We have several data sets available to support class projects.

1. Co-occurrence statistics between noun phrases (e.g., 'New York City') and contexts (e.g., 'mayor of __'). We have available two sets of this data.

NPContext1. Data describing a approximately 88,000 of the most frequent noun phrases (NP's) in English, approximately 99,000 of the most frequent contexts (e.g., 'mayor of __'), and the frequency with which each co-occurs with the other. This data has been collected from 200 million web pages, considering only NP's and contexts that occur at least 500 times each. This data is available in NP x Context array whose elements give the frequencies of co-occurrence of NP i with Context j. The array is sparse, and fits into Matlab on a reasonable size laptop. Here is the data (78 Mbytes) and a description of its format.

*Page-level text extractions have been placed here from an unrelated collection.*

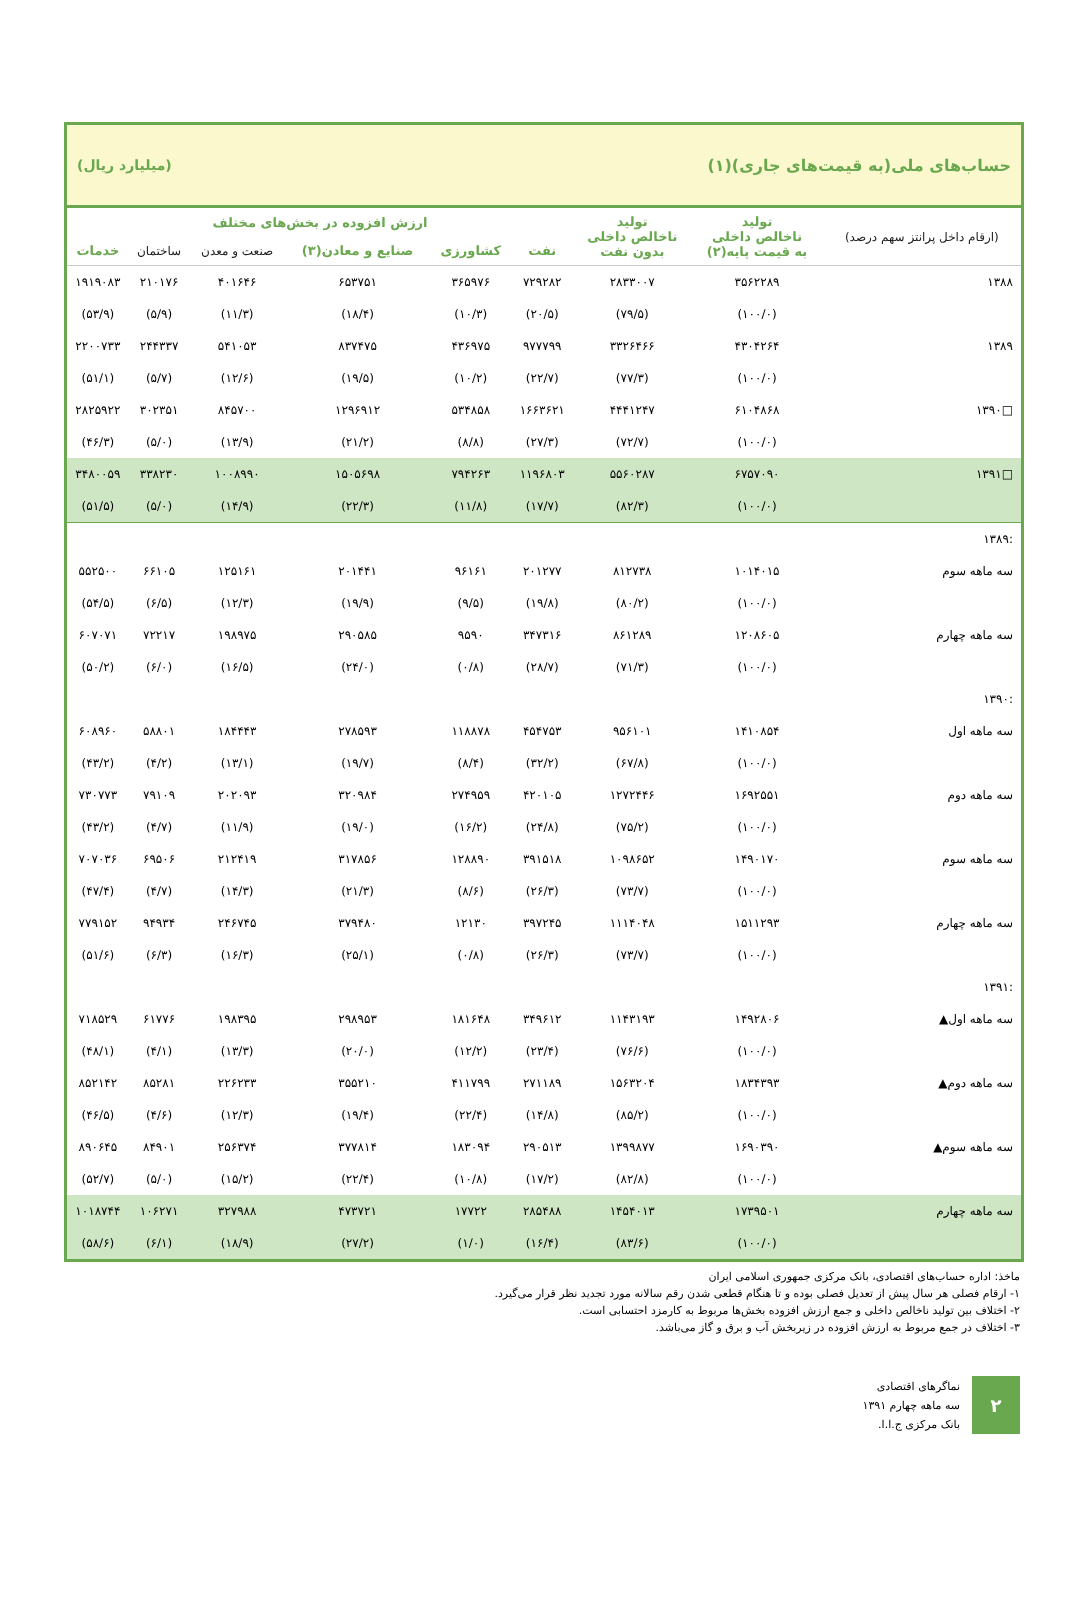حساب‌های ملی(به قیمت‌های جاری)(۱) (میلیارد ریال)
| (ارقام داخل پرانتز سهم درصد) | تولید ناخالص داخلی به قیمت پایه(۲) | تولید ناخالص داخلی بدون نفت | ارزش افزوده در بخش‌های مختلف | | | | | |
| --- | --- | --- | --- | --- | --- | --- | --- | --- |
| | | | نفت | کشاورزی | صنایع و معادن(۳) | صنعت و معدن | ساختمان | خدمات |
| ۱۳۸۸ | ۳۵۶۲۲۸۹ | ۲۸۳۳۰۰۷ | ۷۲۹۲۸۲ | ۳۶۵۹۷۶ | ۶۵۳۷۵۱ | ۴۰۱۶۴۶ | ۲۱۰۱۷۶ | ۱۹۱۹۰۸۳ |
| | (۱۰۰/۰) | (۷۹/۵) | (۲۰/۵) | (۱۰/۳) | (۱۸/۴) | (۱۱/۳) | (۵/۹) | (۵۳/۹) |
| ۱۳۸۹ | ۴۳۰۴۲۶۴ | ۳۳۲۶۴۶۶ | ۹۷۷۷۹۹ | ۴۳۶۹۷۵ | ۸۳۷۴۷۵ | ۵۴۱۰۵۳ | ۲۴۴۳۳۷ | ۲۲۰۰۷۳۳ |
| | (۱۰۰/۰) | (۷۷/۳) | (۲۲/۷) | (۱۰/۲) | (۱۹/۵) | (۱۲/۶) | (۵/۷) | (۵۱/۱) |
| □۱۳۹۰ | ۶۱۰۴۸۶۸ | ۴۴۴۱۲۴۷ | ۱۶۶۳۶۲۱ | ۵۳۴۸۵۸ | ۱۲۹۶۹۱۲ | ۸۴۵۷۰۰ | ۳۰۲۳۵۱ | ۲۸۲۵۹۲۲ |
| | (۱۰۰/۰) | (۷۲/۷) | (۲۷/۳) | (۸/۸) | (۲۱/۲) | (۱۳/۹) | (۵/۰) | (۴۶/۳) |
| □۱۳۹۱ | ۶۷۵۷۰۹۰ | ۵۵۶۰۲۸۷ | ۱۱۹۶۸۰۳ | ۷۹۴۲۶۳ | ۱۵۰۵۶۹۸ | ۱۰۰۸۹۹۰ | ۳۳۸۲۳۰ | ۳۴۸۰۰۵۹ |
| | (۱۰۰/۰) | (۸۲/۳) | (۱۷/۷) | (۱۱/۸) | (۲۲/۳) | (۱۴/۹) | (۵/۰) | (۵۱/۵) |
| :۱۳۸۹ | | | | | | | | |
| سه ماهه سوم | ۱۰۱۴۰۱۵ | ۸۱۲۷۳۸ | ۲۰۱۲۷۷ | ۹۶۱۶۱ | ۲۰۱۴۴۱ | ۱۲۵۱۶۱ | ۶۶۱۰۵ | ۵۵۲۵۰۰ |
| | (۱۰۰/۰) | (۸۰/۲) | (۱۹/۸) | (۹/۵) | (۱۹/۹) | (۱۲/۳) | (۶/۵) | (۵۴/۵) |
| سه ماهه چهارم | ۱۲۰۸۶۰۵ | ۸۶۱۲۸۹ | ۳۴۷۳۱۶ | ۹۵۹۰ | ۲۹۰۵۸۵ | ۱۹۸۹۷۵ | ۷۲۲۱۷ | ۶۰۷۰۷۱ |
| | (۱۰۰/۰) | (۷۱/۳) | (۲۸/۷) | (۰/۸) | (۲۴/۰) | (۱۶/۵) | (۶/۰) | (۵۰/۲) |
| :۱۳۹۰ | | | | | | | | |
| سه ماهه اول | ۱۴۱۰۸۵۴ | ۹۵۶۱۰۱ | ۴۵۴۷۵۳ | ۱۱۸۸۷۸ | ۲۷۸۵۹۳ | ۱۸۴۴۴۳ | ۵۸۸۰۱ | ۶۰۸۹۶۰ |
| | (۱۰۰/۰) | (۶۷/۸) | (۳۲/۲) | (۸/۴) | (۱۹/۷) | (۱۳/۱) | (۴/۲) | (۴۳/۲) |
| سه ماهه دوم | ۱۶۹۲۵۵۱ | ۱۲۷۲۴۴۶ | ۴۲۰۱۰۵ | ۲۷۴۹۵۹ | ۳۲۰۹۸۴ | ۲۰۲۰۹۳ | ۷۹۱۰۹ | ۷۳۰۷۷۳ |
| | (۱۰۰/۰) | (۷۵/۲) | (۲۴/۸) | (۱۶/۲) | (۱۹/۰) | (۱۱/۹) | (۴/۷) | (۴۳/۲) |
| سه ماهه سوم | ۱۴۹۰۱۷۰ | ۱۰۹۸۶۵۲ | ۳۹۱۵۱۸ | ۱۲۸۸۹۰ | ۳۱۷۸۵۶ | ۲۱۲۴۱۹ | ۶۹۵۰۶ | ۷۰۷۰۳۶ |
| | (۱۰۰/۰) | (۷۳/۷) | (۲۶/۳) | (۸/۶) | (۲۱/۳) | (۱۴/۳) | (۴/۷) | (۴۷/۴) |
| سه ماهه چهارم | ۱۵۱۱۲۹۳ | ۱۱۱۴۰۴۸ | ۳۹۷۲۴۵ | ۱۲۱۳۰ | ۳۷۹۴۸۰ | ۲۴۶۷۴۵ | ۹۴۹۳۴ | ۷۷۹۱۵۲ |
| | (۱۰۰/۰) | (۷۳/۷) | (۲۶/۳) | (۰/۸) | (۲۵/۱) | (۱۶/۳) | (۶/۳) | (۵۱/۶) |
| :۱۳۹۱ | | | | | | | | |
| سه ماهه اول▲ | ۱۴۹۲۸۰۶ | ۱۱۴۳۱۹۳ | ۳۴۹۶۱۲ | ۱۸۱۶۴۸ | ۲۹۸۹۵۳ | ۱۹۸۳۹۵ | ۶۱۷۷۶ | ۷۱۸۵۲۹ |
| | (۱۰۰/۰) | (۷۶/۶) | (۲۳/۴) | (۱۲/۲) | (۲۰/۰) | (۱۳/۳) | (۴/۱) | (۴۸/۱) |
| سه ماهه دوم▲ | ۱۸۳۴۳۹۳ | ۱۵۶۳۲۰۴ | ۲۷۱۱۸۹ | ۴۱۱۷۹۹ | ۳۵۵۲۱۰ | ۲۲۶۲۳۳ | ۸۵۲۸۱ | ۸۵۲۱۴۲ |
| | (۱۰۰/۰) | (۸۵/۲) | (۱۴/۸) | (۲۲/۴) | (۱۹/۴) | (۱۲/۳) | (۴/۶) | (۴۶/۵) |
| سه ماهه سوم▲ | ۱۶۹۰۳۹۰ | ۱۳۹۹۸۷۷ | ۲۹۰۵۱۳ | ۱۸۳۰۹۴ | ۳۷۷۸۱۴ | ۲۵۶۳۷۴ | ۸۴۹۰۱ | ۸۹۰۶۴۵ |
| | (۱۰۰/۰) | (۸۲/۸) | (۱۷/۲) | (۱۰/۸) | (۲۲/۴) | (۱۵/۲) | (۵/۰) | (۵۲/۷) |
| سه ماهه چهارم | ۱۷۳۹۵۰۱ | ۱۴۵۴۰۱۳ | ۲۸۵۴۸۸ | ۱۷۷۲۲ | ۴۷۳۷۲۱ | ۳۲۷۹۸۸ | ۱۰۶۲۷۱ | ۱۰۱۸۷۴۴ |
| | (۱۰۰/۰) | (۸۳/۶) | (۱۶/۴) | (۱/۰) | (۲۷/۲) | (۱۸/۹) | (۶/۱) | (۵۸/۶) |
ماخذ: اداره حساب‌های اقتصادی، بانک مرکزی جمهوری اسلامی ایران
۱- ارقام فصلی هر سال پیش از تعدیل فصلی بوده و تا هنگام قطعی شدن رقم سالانه مورد تجدید نظر قرار می‌گیرد.
۲- اختلاف بین تولید ناخالص داخلی و جمع ارزش افزوده بخش‌ها مربوط به کارمزد احتسابی است.
۳- اختلاف در جمع مربوط به ارزش افزوده در زیربخش آب و برق و گاز می‌باشد.
۲
نماگرهای اقتصادی
سه ماهه چهارم ۱۳۹۱
بانک مرکزی ج.ا.ا.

NPContext2. Similar data, but much larger (850 Mbytes) and somewhat cleaner in its choice of what constitutes a NP and a context. To get started, and if you wish to manipulate your data easily loaded into Matlab as a sparse matrix, then you probably want NPContext1 instead. NPContext2 is available upon request. Here is a brief description of it.

2. Browsable knowledge bases, including lists of instances of animals, shapes, people, etc., and lists of instances of relations such as plays_sport(person,team), learned extraction patterns, and more. This data is available here, and software to access it by program is just below. Some items from this site that might be especially useful are:

a browsable knowledge base
lists of extracted instances of categories and relations
list of learned extraction patterns (e.g., '__ is a physical science') for various categories and relations

Matlab software to access the KB through your program. See the software documentation.
Java softare paralleling the Matlab version. See the Matlab documentation above, and then the comments in the included RTWJavaDemo.java

3. (coming soon:). Co-occurence statistics between individual English words. In particular, a 50k by 50k array giving the frequency of co-occurrence of the 50k most frequent words/tokens in English, with one another.